Single by Kenshi Yonezu

from the album Stray Sheep
- Language: Japanese
- B-side: "Gomen ne"
- Released: October 31, 2018
- Label: Sony Music
- Songwriter(s): Kenshi Yonezu

Kenshi Yonezu singles chronology
| "Lemon" (2018) | "Flamingo"/"Teenage Riot" (2018) | "Uma to Shika" (2019) |

Music video
- "Flamingo" on YouTube "Teenage Riot" on YouTube

= Flamingo/Teenage Riot =

"Flamingo" and "Teenage Riot" are songs by Japanese singer Kenshi Yonezu, released together as a double A-side single on October 31, 2018. It is Yonezu's ninth single, and his fifth single since moving to Sony Music.

== Creation ==
"Flamingo" contains a number of voice samples, including "trembling lips", purring, clearing throats, and even what sounds like fragments of a conversation, such as "ah, yep". Initially, Yonezu created up to the first chorus in a simple, minimalist form with just bass, a kick drum and snare, but felt that after he added voices the song was complete. Yonezu was also influenced by recalling things from when he had been drinking.
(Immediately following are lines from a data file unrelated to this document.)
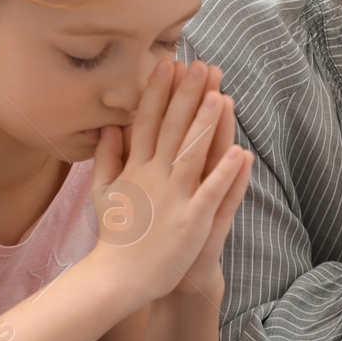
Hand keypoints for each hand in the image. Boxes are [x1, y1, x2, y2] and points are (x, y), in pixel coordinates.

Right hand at [86, 59, 251, 302]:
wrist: (117, 278)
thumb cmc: (114, 234)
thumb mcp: (102, 191)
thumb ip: (107, 157)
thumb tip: (109, 126)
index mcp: (134, 168)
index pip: (146, 121)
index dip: (158, 91)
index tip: (167, 63)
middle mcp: (153, 177)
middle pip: (172, 129)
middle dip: (187, 95)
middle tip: (201, 65)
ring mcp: (172, 198)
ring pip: (192, 154)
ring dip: (207, 125)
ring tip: (222, 96)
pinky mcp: (190, 221)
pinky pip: (210, 193)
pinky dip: (224, 174)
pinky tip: (239, 153)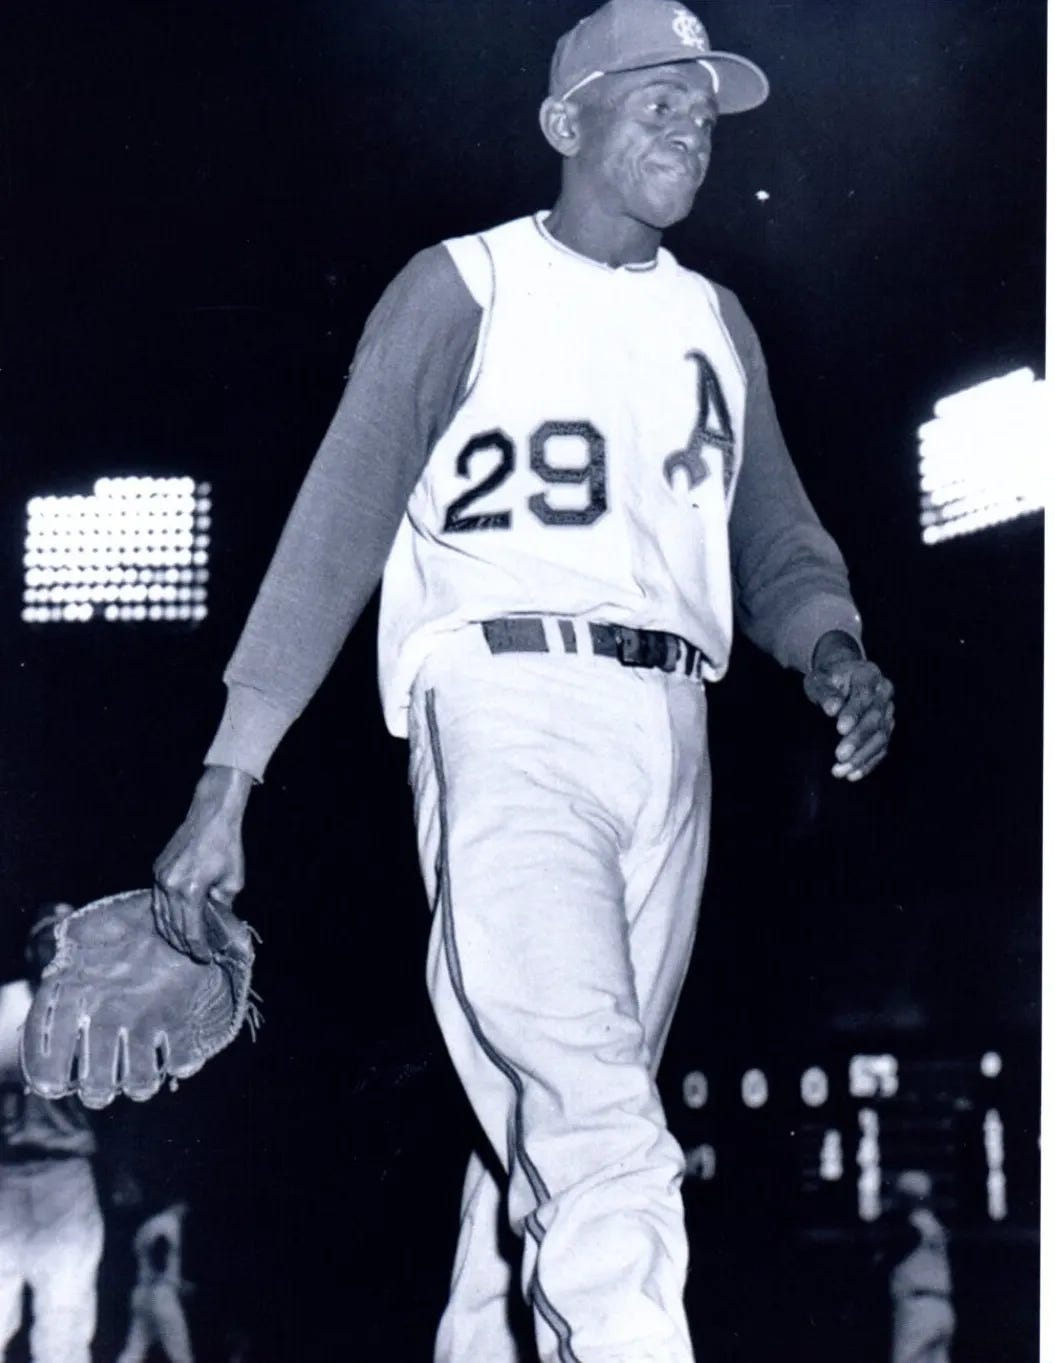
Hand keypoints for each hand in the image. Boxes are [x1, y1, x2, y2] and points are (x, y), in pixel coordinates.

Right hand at [152, 766, 252, 960]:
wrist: (211, 816)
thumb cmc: (227, 847)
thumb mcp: (233, 881)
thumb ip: (223, 905)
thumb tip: (216, 923)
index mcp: (191, 890)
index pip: (190, 930)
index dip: (198, 947)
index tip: (205, 957)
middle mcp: (170, 886)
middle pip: (173, 926)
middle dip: (184, 944)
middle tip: (196, 954)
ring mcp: (159, 878)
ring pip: (160, 916)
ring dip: (171, 933)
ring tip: (185, 943)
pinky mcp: (156, 871)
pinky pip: (158, 901)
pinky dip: (165, 915)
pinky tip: (175, 923)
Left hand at [803, 633, 893, 781]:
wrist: (842, 675)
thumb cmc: (828, 677)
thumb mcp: (820, 679)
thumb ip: (826, 693)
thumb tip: (831, 709)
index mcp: (868, 674)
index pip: (864, 695)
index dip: (853, 712)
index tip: (839, 729)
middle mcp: (884, 692)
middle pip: (875, 718)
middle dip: (857, 739)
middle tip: (839, 756)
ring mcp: (888, 711)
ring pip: (881, 737)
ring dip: (862, 757)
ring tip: (840, 771)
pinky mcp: (887, 727)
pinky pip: (882, 747)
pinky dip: (868, 762)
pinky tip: (853, 775)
The song is told from the perspective of a pleasure-seeking person.

== Track listing ==

| No. | Title | Length |
|---|---|---|
| 1. | "Flamingo" | 3:15 |
| 2. | "Teenage Riot" | 3:45 |
| 3. | "Gomen ne" (ごめんね, "Sorry") | 3:31 |

== Charts ==

=== Weekly charts ===

| Chart (2018) | Peak position |
|---|---|
| Japan (Billboard Japan) | 1 |
| Japan (Oricon) | 1 |

=== Year-end charts ===

| Chart (2018) | Peak position |
|---|---|
| Japan (Oricon) | 28 |

== Certifications ==

Certifications for "Flamingo"
| Region | Certification | Certified units/sales |
Streaming
| Japan (RIAJ) | Platinum | 100,000,000^{†} |
^{†} Streaming-only figures based on certification alone.